Only three studies focused on mediating (n = 1) or moderating variables (n = 2) that might explain or qualify the associations between rape acknowledgment and psychological distress or PTSD symptoms. Bernstein and Newins (2022) tested a mediation model to examine whether social reactions explained the association between rape acknowledgment and mental health outcomes among undergraduate women who disclosed their nonconsensual sexual experience to at least one person. Their analyses revealed that acknowledged victims reported more turning against responses (e.g., stigmatization, infantilization, and blaming) and more positive social responses (e.g., emotional support and tangible aid) than unacknowledged victims. Both types of responses were associated with higher levels of PTSD symptoms, although no significant indirect effects emerged for anxiety and depression. The authors hypothesized that acknowledged victims may experience more severe assaults, leading to greater disclosure, and both more positive and negative responses from disclosure recipients. Their findings thus underscore the potential role of stigmatizing responses and rape characteristics in shaping the association between rape acknowledgment and PTSD symptoms.
Wilson et al. (2017, 2018) explored how sexism and rape myth acceptance may moderate the associations between rape acknowledgment and mental health outcomes. In their 2017 study, they found that benevolent sexism (i.e., inclination to offer protection and affection toward women in traditional and restricted roles), but not hostile sexism (i.e., blatant animosity toward women), moderated these associations. Specifically, acknowledged victims with low levels of benevolent sexism reported the highest levels of depressive and PTSD symptoms, followed by acknowledged and unacknowledged victims with high levels of benevolent sexism, and unacknowledged victims with low levels of benevolent sexism. Thus, acknowledgment was associated with greater distress only when benevolent sexism was low. The authors postulated that women who reject notions of inferiority to men, including stereotypes of fragility or dependence, may experience heightened self-blame following rape, thus intensifying depression and PTSD symptoms.

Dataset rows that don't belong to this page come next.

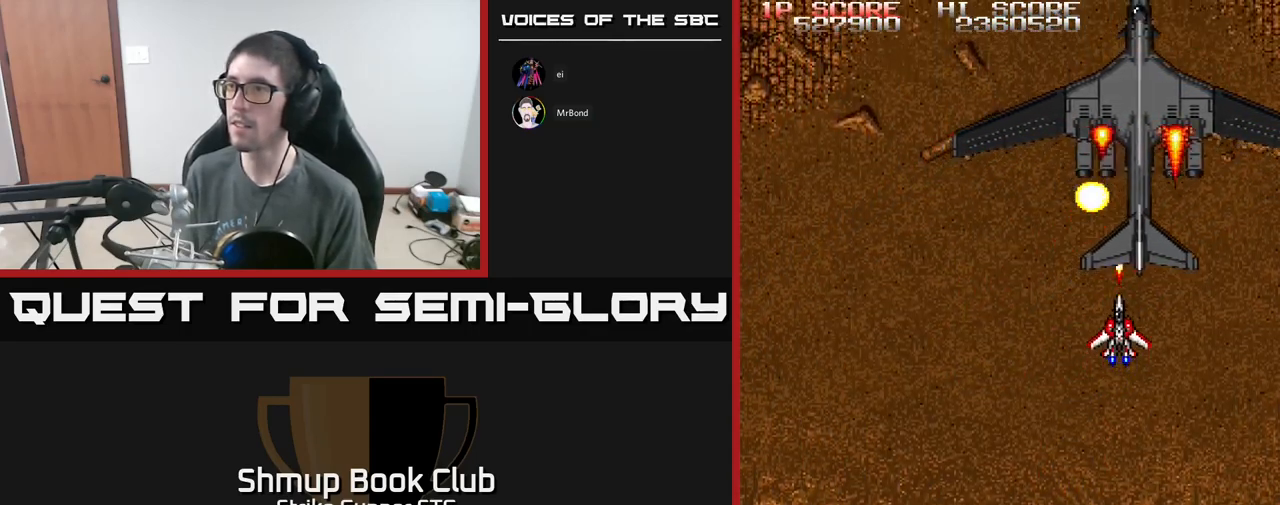
{"buttons": ["A"], "left_stick": "center", "right_stick": "center", "events": []}
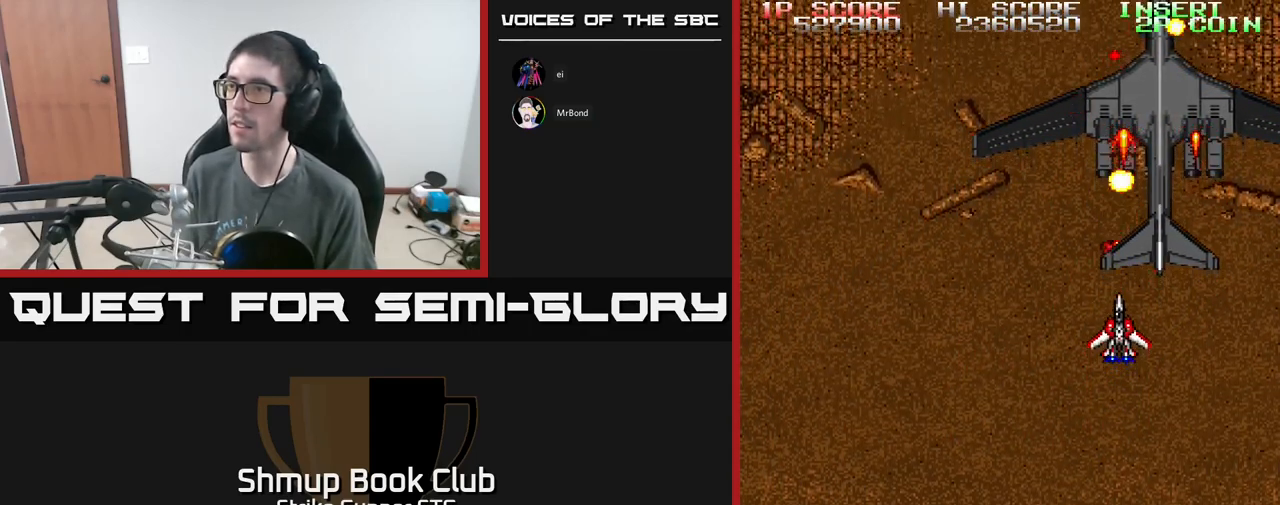
{"buttons": ["A"], "left_stick": "center", "right_stick": "center", "events": []}
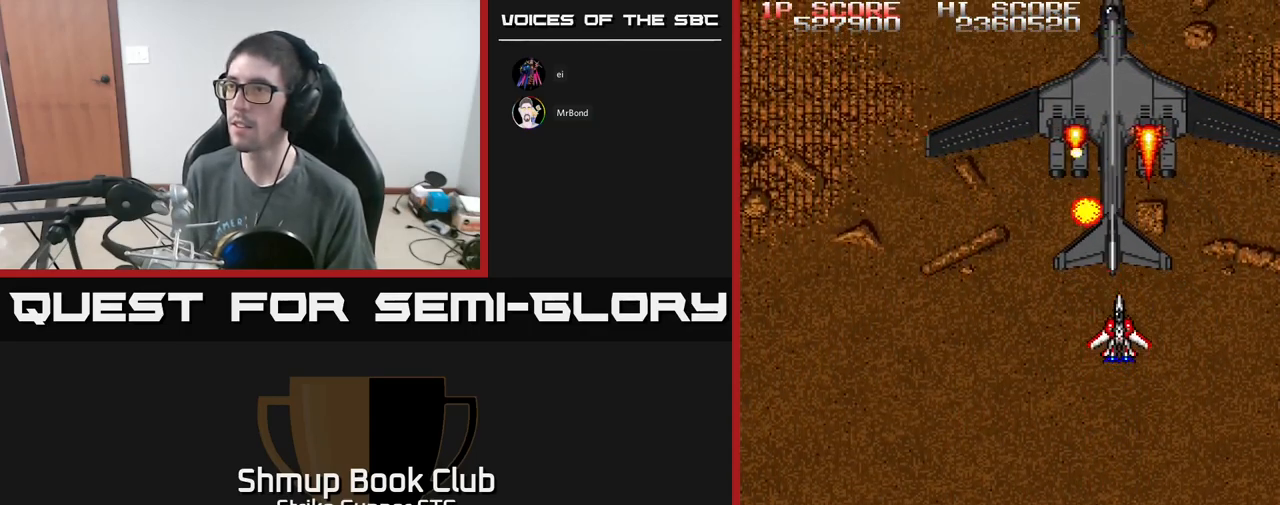
{"buttons": ["A"], "left_stick": "center", "right_stick": "center", "events": [[200, "DPAD_LEFT", "down"], [300, "DPAD_LEFT", "up"]]}
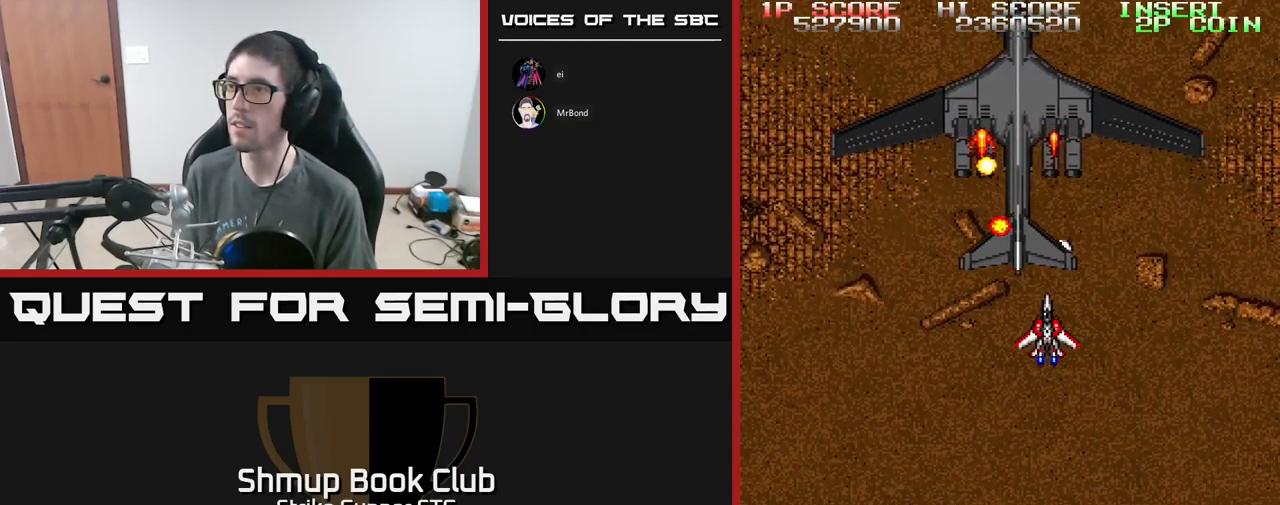
{"buttons": ["A"], "left_stick": "center", "right_stick": "center", "events": [[16, "DPAD_LEFT", "down"], [133, "DPAD_LEFT", "up"], [266, "DPAD_LEFT", "down"], [350, "DPAD_LEFT", "up"]]}
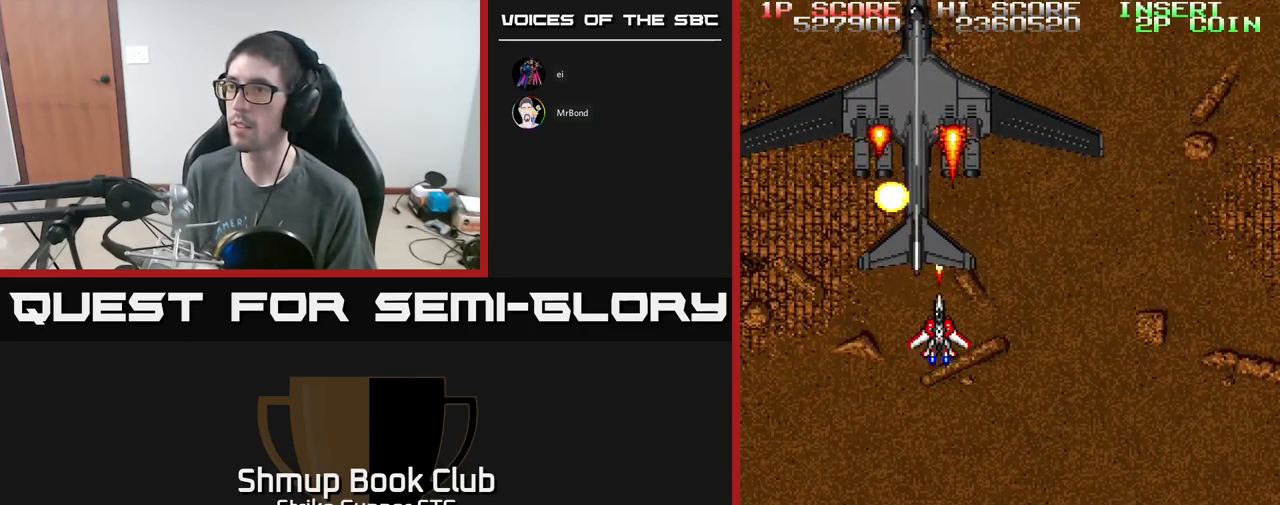
{"buttons": ["A"], "left_stick": "center", "right_stick": "center", "events": [[66, "DPAD_LEFT", "down"], [166, "DPAD_LEFT", "up"]]}
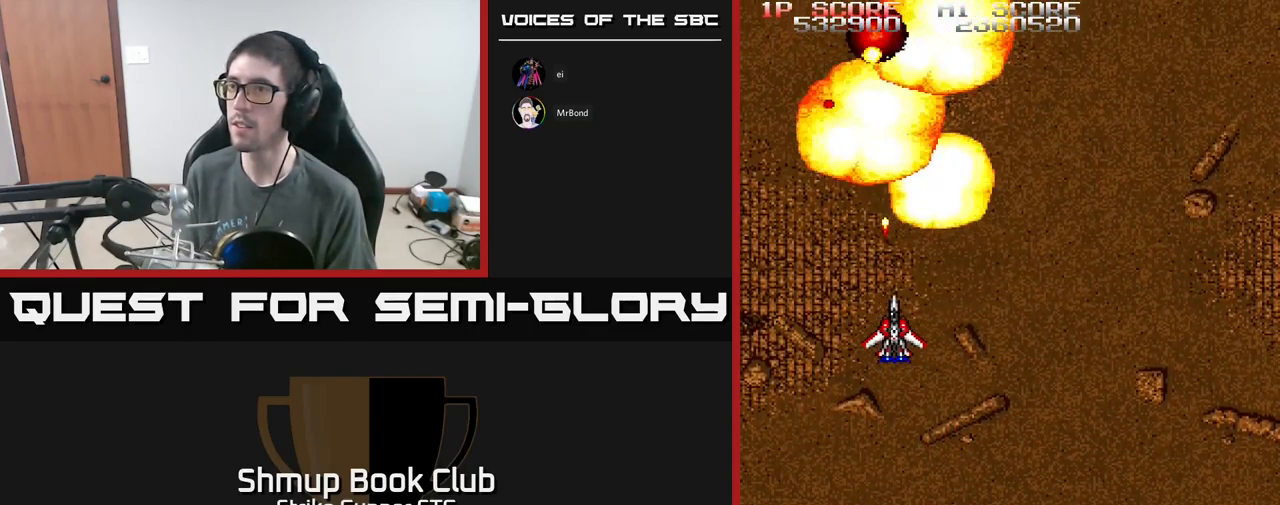
{"buttons": ["A"], "left_stick": "center", "right_stick": "center", "events": [[16, "DPAD_RIGHT", "down"], [66, "DPAD_RIGHT", "up"], [333, "DPAD_DOWN", "down"], [333, "DPAD_RIGHT", "down"], [400, "DPAD_DOWN", "up"], [483, "DPAD_RIGHT", "up"]]}
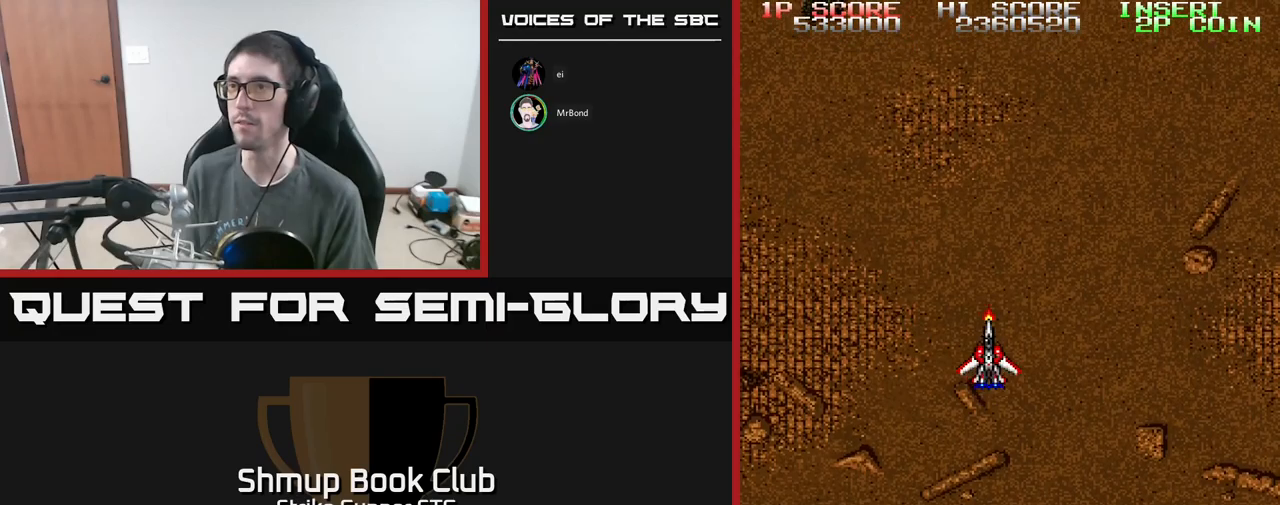
{"buttons": ["A"], "left_stick": "center", "right_stick": "center", "events": [[233, "DPAD_UP", "down"], [367, "DPAD_LEFT", "down"], [467, "DPAD_UP", "up"], [500, "DPAD_LEFT", "up"]]}
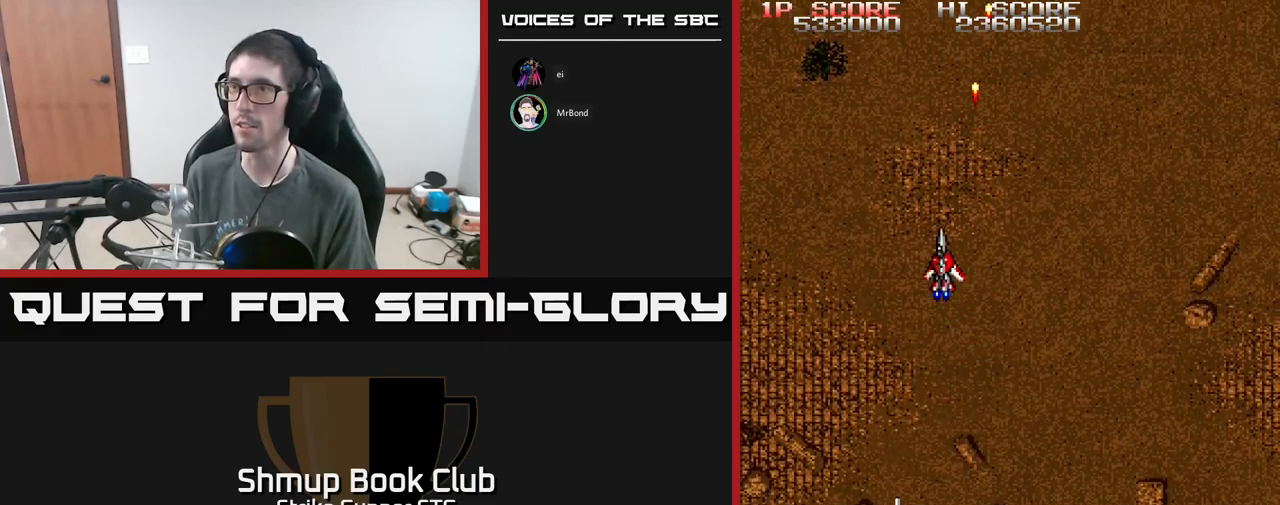
{"buttons": ["A", "DPAD_DOWN"], "left_stick": "center", "right_stick": "center", "events": [[100, "DPAD_LEFT", "down"], [450, "DPAD_DOWN", "down"], [500, "DPAD_LEFT", "up"]]}
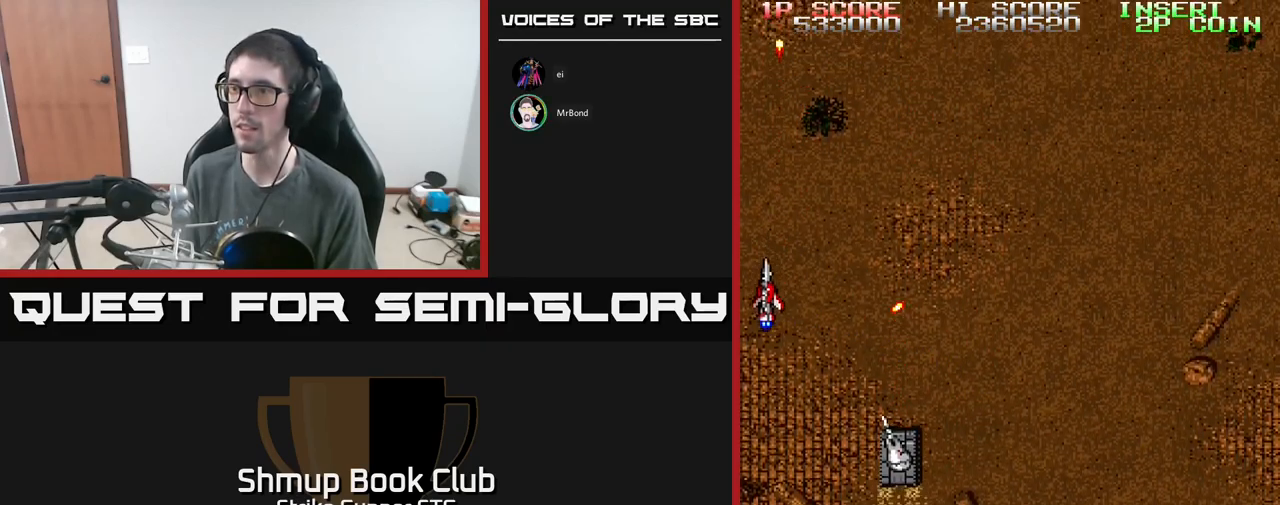
{"buttons": ["A", "DPAD_DOWN", "DPAD_RIGHT"], "left_stick": "center", "right_stick": "center", "events": [[467, "DPAD_RIGHT", "down"]]}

In their 2018 study, they found that, although overall acceptance of rape myths did not significantly moderate the association between rape acknowledgment and depressive symptoms, a significant interaction emerged for the “she wanted it” rape myth (PTSD was not included in this study). Among those who more strongly accepted this specific myth, acknowledged victims reported more depression than unacknowledged victims. Importantly, among seven different rape myths tested, only this one moderated the association between acknowledgment and depression, suggesting limited support for the moderating role of rape myths. Taken together, these two studies suggest that the associations between rape acknowledgment and mental health outcomes may depend somewhat on the meaning attributed to the experience, particularly in terms of self-blame.
Discussion
Acknowledging a nonconsensual experience as rape can serve as a significant turning point for victims to begin their healing process, notably by helping them gain deeper insight into the impact of the assault, reframe their perceived role in it, process distressing memories, and reclaim a sense of hope and agency (Draucker et al., 2009; Sinko et al., 2022). Yet, quantitative studies examining the associations between rape acknowledgment and mental health outcomes have yielded mixed findings. We aimed to gain a clearer understanding of these discrepancies by critically evaluating the existing literature on the associations between rape acknowledgment and psychological distress and PTSD symptoms.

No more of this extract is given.